Reconciliation is not a word that we should regard as abstract; if it were, then it would only bring sterility and greater distance. Reconciliation means opening a door to every person who has experienced the tragic reality of conflict. When victims overcome the understandable temptation to vengeance, when they overcome this understandable temptation, they become the most credible protagonists for the process of building peace. What is needed is for some to courageously take the first step in that direction, without waiting for others to do so. We need only one good person to have hope! And each of us can be that person! Don’t forget: we need only one good person to have hope! This does not mean ignoring or hiding differences and conflicts. This is not to legitimize personal and structural injustices. Recourse to real reconciliation cannot merely serve to accommodate unjust situations. Instead, as Saint John Paul II taught: “[Reconciliation] is rather a meeting between brothers who are disposed to overcome the temptation to egoism and to renounce the attempts of pseudo-justice. It is the fruit of sentiments that are strong, noble and generous that lead to establishing a coexistence based on respect for each individual and on the values that are proper to each civil society” (Letter to the Bishops of El Salvador, 6 August 1982). Reconciliation, therefore, becomes substantive and is consolidated by the contribution of all; it enables us to build the future, and makes that hope grow. Every effort at peace without a sincere commitment to reconciliation is always destined to fail.
The Gospel text we have heard culminates in Jesus being called Emmanuel, which translated means: God-with-us. That is how the Gospel of Mathew both begins and ends: “I will be with you always, to the close of the age” (Mt 28:20). Jesus is the Emmanuel who is born and the Emmanuel who accompanies us daily, the God-with-us who is born, and the God who walks with us until the end of the world. This promise is fulfilled also in Colombia: Monsignor Jesús Emilio Jaramillo Monsalve, Bishop of Arauca, and the martyred priest of Armero, Pedro María Ramírez Ramos, are signs of this, the expression of a people who wish to rise up out of the swamp of violence and bitterness.
In these beautiful surroundings, it is up to us to say yes to a concrete reconciliation; may our yes also include the natural environment. It is not by chance that even on nature we have unleashed our desire to possess and to subjugate. One of your countrymen sings this in a beautiful way: “The trees are weeping, they are witnesses to so many years of violence.
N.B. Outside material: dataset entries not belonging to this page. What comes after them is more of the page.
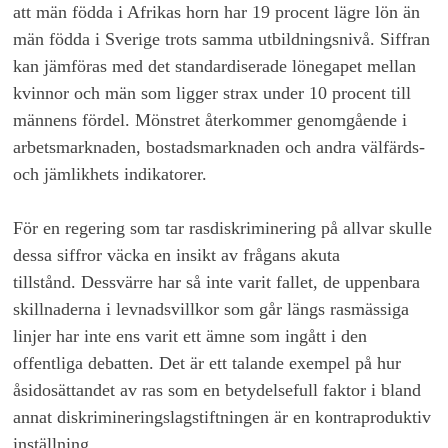
att män födda i Afrikas horn har 19 procent lägre lön än
män födda i Sverige trots samma utbildningsnivå. Siffran
kan jämföras med det standardiserade lönegapet mellan
kvinnor och män som ligger strax under 10 procent till
männens fördel. Mönstret återkommer genomgående i
arbetsmarknaden, bostadsmarknaden och andra välfärds-
och jämlikhets indikatorer.
För en regering som tar rasdiskriminering på allvar skulle
dessa siffror väcka en insikt av frågans akuta
tillstånd. Dessvärre har så inte varit fallet, de uppenbara
skillnaderna i levnadsvillkor som går längs rasmässiga
linjer har inte ens varit ett ämne som ingått i den
offentliga debatten. Det är ett talande exempel på hur
åsidosättandet av ras som en betydelsefull faktor i bland
annat diskrimineringslagstiftningen är en kontraproduktiv
inställning.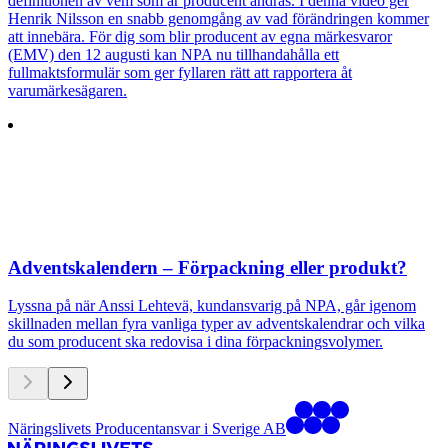
definitionen av vem som är producent ändras. I denna video ger
Henrik Nilsson en snabb genomgång av vad förändringen kommer
att innebära. För dig som blir producent av egna märkesvaror
(EMV) den 12 augusti kan NPA nu tillhandahålla ett
fullmaktsformulär som ger fyllaren rätt att rapportera åt
varumärkesägaren.
Adventskalendern – Förpackning eller produkt?
Lyssna på när Anssi Lehtevä, kundansvarig på NPA, går igenom
skillnaden mellan fyra vanliga typer av adventskalendrar och vilka
du som producent ska redovisa i dina förpackningsvolymer.
Näringslivets Producentansvar i Sverige AB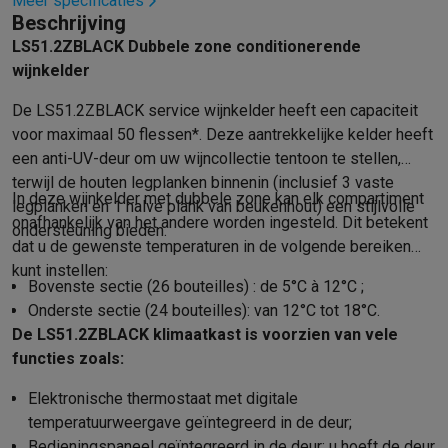
Foto accessoires
Cameratassen
Flitsers & filters
SD-kaarten
Sta
Meer specificaties
Beschrijving
Telefonie & smartwatches
LS51.2ZBLACK Dubbele zone conditionerende
GSM's
Smartphones
Apple iPhone
Samsung smartphones
GSM’s
wijnkelder
Refurbished
Refurbished smartphones
BuyBack
GSM bescherming
iPhone hoesjes
Samsung hoesjes
Alle hoesj
De LS51.2ZBLACK service wijnkelder heeft een capaciteit
Smartwatches
Smartwatches
Activity Trackers
Bandjes
Opladers
voor maximaal 50 flessen*. Deze aantrekkelijke kelder heeft
GSM opladers
Opladers en kabels
Draadloze opladers
USB-C k
een anti-UV-deur om uw wijncollectie tentoon te stellen,
GSM accessoires
AirTags & GPS trackers
Draadloze oortjes
GS
terwijl de houten legplanken binnenin (inclusief 3 vaste
In deze wijnkelder met dubbele zone kan elk compartiment
Vaste telefoons
Vaste telefoons
Walkie talkies
Babyfoons
legplanken en 1 halve plank van beukenhout) een stijlvolle
onafhankelijk van het andere worden ingesteld. Dit betekent
Computers & tablets
ondersteuning bieden.
dat u de gewenste temperaturen in de volgende bereiken
Computers
Laptops
Gaming laptops
Apple MacBook
Windows la
kunt instellen:
Randapparatuur IT
Muizen
Toetsenborden
Webcams
PC speaker
Bovenste sectie (26 bouteilles) : de 5°C à 12°C ;
Tablets & e-readers
Tablets
Apple iPad
Samsung Galaxy Tab
Tab
Onderste sectie (24 bouteilles): van 12°C tot 18°C.
Printen
Printers
Inktpatronen & papier
Cricut
De LS51.2ZBLACK klimaatkast is voorzien van vele
Netwerk & wifi
Routers & access points
Powerline & Wi-Fi adap
functies zoals:
Geheugen & opslag
Externe harde schijven
SSD
USB-sticks
SD-k
Elektronische thermostaat met digitale
Software
Windows & Microsoft Office
Anti-Virus
Overige softwa
temperatuurweergave geïntegreerd in de deur;
Toebehoren IT
Opladers & kabels
Tassen & sleeves
Steunen
Mu
Bedieningspaneel geïntegreerd in de deur: u hoeft de deur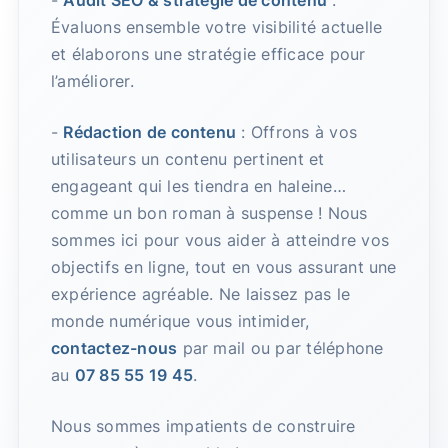
-
Audit SEO & stratégie de contenu
:
Évaluons ensemble votre visibilité actuelle
et élaborons une stratégie efficace pour
l’améliorer.
-
Rédaction de contenu
: Offrons à vos
utilisateurs un contenu pertinent et
engageant qui les tiendra en haleine…
comme un bon roman à suspense ! Nous
sommes ici pour vous aider à atteindre vos
objectifs en ligne, tout en vous assurant une
expérience agréable. Ne laissez pas le
monde numérique vous intimider,
contactez-nous
par mail ou par téléphone
au
07 85 55 19 45
.
Nous sommes impatients de construire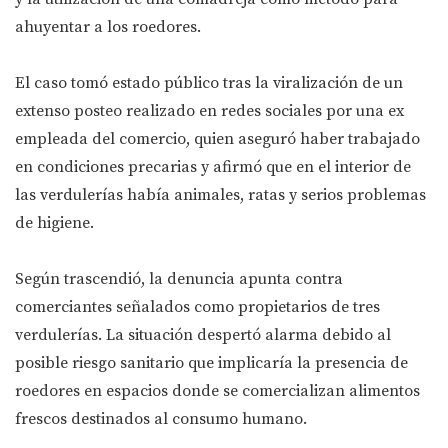
ahuyentar a los roedores.
El caso tomó estado público tras la viralización de un
extenso posteo realizado en redes sociales por una ex
empleada del comercio, quien aseguró haber trabajado
en condiciones precarias y afirmó que en el interior de
las verdulerías había animales, ratas y serios problemas
de higiene.
Según trascendió, la denuncia apunta contra
comerciantes señalados como propietarios de tres
verdulerías. La situación despertó alarma debido al
posible riesgo sanitario que implicaría la presencia de
roedores en espacios donde se comercializan alimentos
frescos destinados al consumo humano.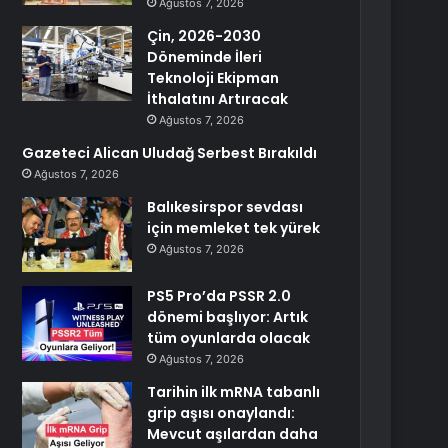
Ağustos 7, 2026
Çin, 2026-2030
Döneminde İleri
Teknoloji Ekipman
İthalatını Artıracak
Ağustos 7, 2026
Gazeteci Alican Uludağ Serbest Bırakıldı
Ağustos 7, 2026
Balıkesirspor sevdası
için memleket tek yürek
Ağustos 7, 2026
PS5 Pro’da PSSR 2.0
dönemi başlıyor: Artık
tüm oyunlarda olacak
Ağustos 7, 2026
Tarihin ilk mRNA tabanlı
grip aşısı onaylandı:
Mevcut aşılardan daha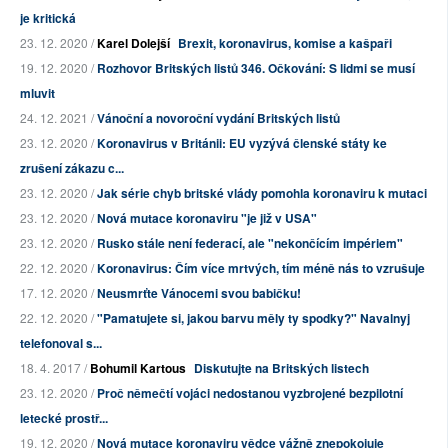
je kritická
23. 12. 2020 /
Karel Dolejší
Brexit, koronavirus, komise a kašpaři
19. 12. 2020 /
Rozhovor Britských listů 346. Očkování: S lidmi se musí
mluvit
24. 12. 2021 /
Vánoční a novoroční vydání Britských listů
23. 12. 2020 /
Koronavirus v Británii: EU vyzývá členské státy ke
zrušení zákazu c...
23. 12. 2020 /
Jak série chyb britské vlády pomohla koronaviru k mutaci
23. 12. 2020 /
Nová mutace koronaviru "je již v USA"
23. 12. 2020 /
Rusko stále není federací, ale "nekončícím impériem"
22. 12. 2020 /
Koronavirus: Čím více mrtvých, tím méně nás to vzrušuje
17. 12. 2020 /
Neusmrťte Vánocemi svou babičku!
22. 12. 2020 /
"Pamatujete si, jakou barvu měly ty spodky?" Navalnyj
telefonoval s...
18. 4. 2017 /
Bohumil Kartous
Diskutujte na Britských listech
23. 12. 2020 /
Proč němečtí vojáci nedostanou vyzbrojené bezpilotní
letecké prostř...
19. 12. 2020 /
Nová mutace koronaviru vědce vážně znepokojuje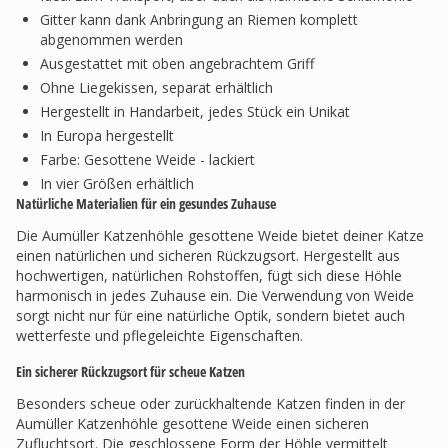
Gitter kann dank Anbringung an Riemen komplett
abgenommen werden
Ausgestattet mit oben angebrachtem Griff
Ohne Liegekissen, separat erhältlich
Hergestellt in Handarbeit, jedes Stück ein Unikat
In Europa hergestellt
Farbe: Gesottene Weide - lackiert
In vier Größen erhältlich
Natürliche Materialien für ein gesundes Zuhause
Die Aumüller Katzenhöhle gesottene Weide bietet deiner Katze
einen natürlichen und sicheren Rückzugsort. Hergestellt aus
hochwertigen, natürlichen Rohstoffen, fügt sich diese Höhle
harmonisch in jedes Zuhause ein. Die Verwendung von Weide
sorgt nicht nur für eine natürliche Optik, sondern bietet auch
wetterfeste und pflegeleichte Eigenschaften.
Ein sicherer Rückzugsort für scheue Katzen
Besonders scheue oder zurückhaltende Katzen finden in der
Aumüller Katzenhöhle gesottene Weide einen sicheren
Zufluchtsort. Die geschlossene Form der Höhle vermittelt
The sea is brown, a mixture of blood and earth” (Juanes, Minas Piedras). “The violence present in our hearts, wounded by sin, is also reflected in the symptoms of sickness evident in the soil, in the water, in the air and in all forms of life” (Laudato Si’, 2). We need to say yes with Mary, and sing with her “the wonders of the Lord”, for he has promised this to our fathers, he helps all nations and peoples, he helps Colombia which today wishes to be reconciled; it is a promise made also to its descendants forever.